* _PROBLEM REQUIREMENTS_
Copying rule for the data below: pictures stay out, and only the lines from the one with "safe to say" down to the one with "I didn’t score anyone on price, shippin", inclusive, are repeated exactly.

* _RECORDS FOR THE TASK_
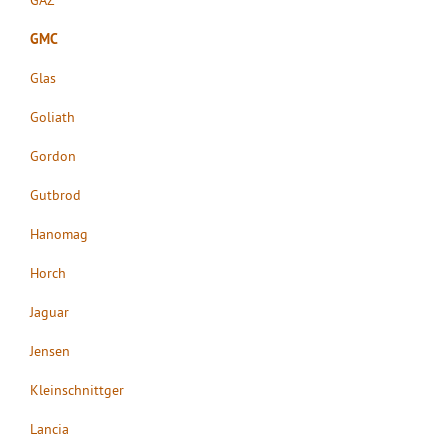
GMC
Glas
Goliath
Gordon
Gutbrod
Hanomag
Horch
Jaguar
Jensen
Kleinschnittger
Lancia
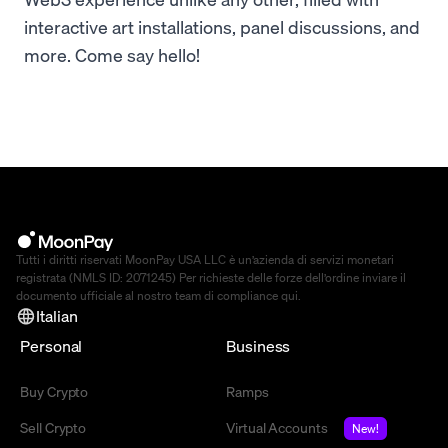
interactive art installations, panel discussions, and
more. Come say hello!
Tutti i diritti riservati MoonPay USA LLC è un’azienda di servizi monetari
registrata (NMLS ID: 2071245) Per richieste delle forze dell’ordine inviare il
documento ufficiale al nostro team di compliance
qui
.
Italian
Personal
Business
Buy Crypto
Ramps
Sell Crypto
Virtual Accounts
New!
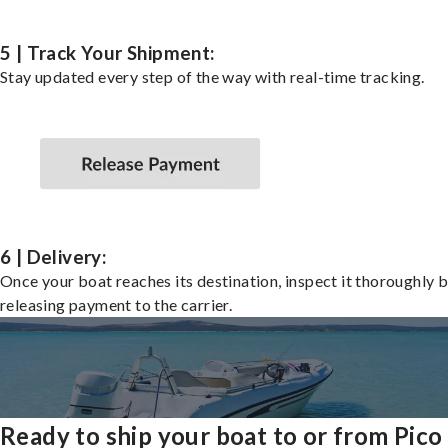
5 | Track Your Shipment:
Stay updated every step of the way with real-time tracking.
6 | Delivery:
Once your boat reaches its destination, inspect it thoroughly 
releasing payment to the carrier.
Ready to ship your boat to or from Pico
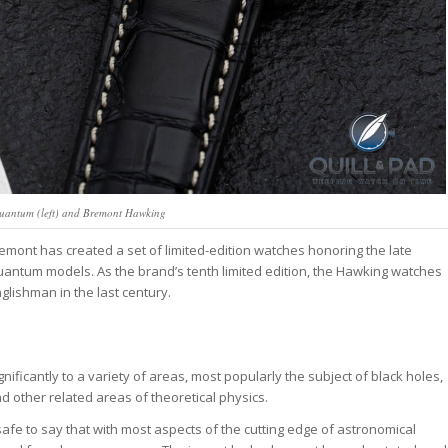
antum (left) and Bremont Hawking
nt has created a set of limited-edition watches honoring the late
antum models. As the brand’s tenth limited edition, the Hawking watches
lishman in the last century.
ificantly to a variety of areas, most popularly the subject of black holes,
 other related areas of theoretical physics.
 safe to say that with most aspects of the cutting edge of astronomical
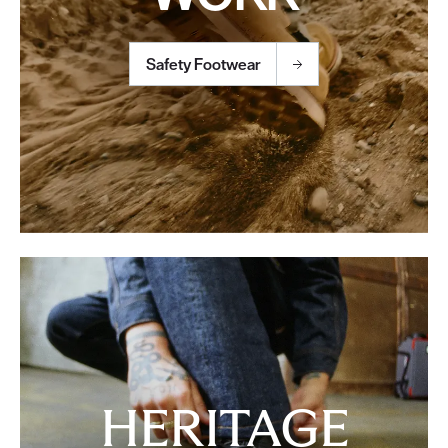
Safety Footwear
HERITAGE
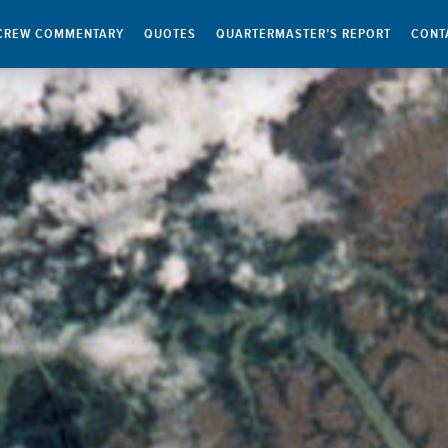
CREW COMMENTARY
QUOTES
QUARTERMASTER’S REPORT
CONT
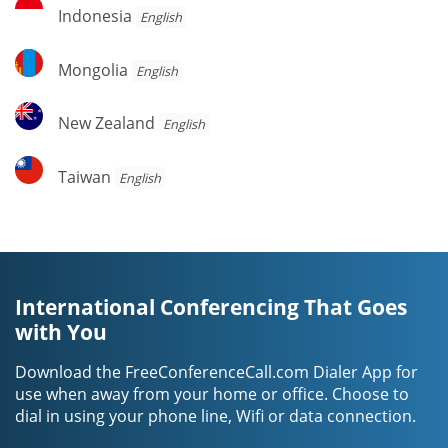
Indonesia
Indonesia
English
Mongolia
Mongolia
English
New
New Zealand
English
Zealand
Taiwan
Taiwan
English
International Conferencing That Goes
with You
Download the FreeConferenceCall.com Dialer App for
use when away from your home or office. Choose to
dial in using your phone line, Wifi or data connection.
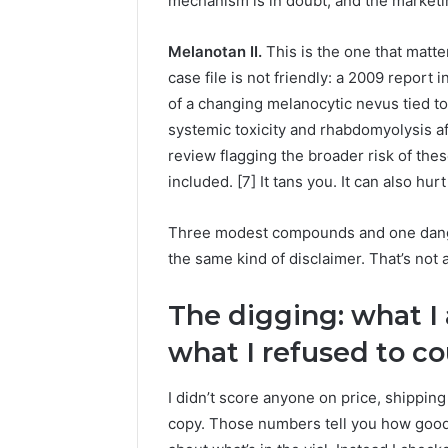
mechanism is in doubt, and the marketi
Melanotan II.
This is the one that matte
case file is not friendly: a 2009 repor
of a changing melanocytic nevus tied to 
systemic toxicity and rhabdomyolysis af
review flagging the broader risk of th
included. [7] It tans you. It can also hur
Three modest compounds and one danger
the same kind of disclaimer. That’s not
The digging: what I
what I refused to c
I didn’t score anyone on price, shippin
copy. Those numbers tell you how good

* _RESULT OF THIS TASK_
 safe to say that with most aspects of the cutting edge of astronomical
Safety Footwear
HERITAGE
CREW COMMENTARY
QUOTES
QUARTERMASTER’S REPORT
CONT
Indonesia
Indonesia
English
Mongolia
Mongolia
English
New
New Zealand
English
Zealand
Taiwan
Taiwan
English
International Conferencing That Goes
with You
Download the FreeConferenceCall.com Dialer App for
use when away from your home or office. Choose to
dial in using your phone line, Wifi or data connection.
mechanism is in doubt, and the marketi
Melanotan II.
This is the one that matte
case file is not friendly: a 2009 repor
of a changing melanocytic nevus tied to 
systemic toxicity and rhabdomyolysis af
review flagging the broader risk of th
included. [7] It tans you. It can also hur
Three modest compounds and one danger
the same kind of disclaimer. That’s not
The digging: what I
what I refused to c
I didn’t score anyone on price, shippin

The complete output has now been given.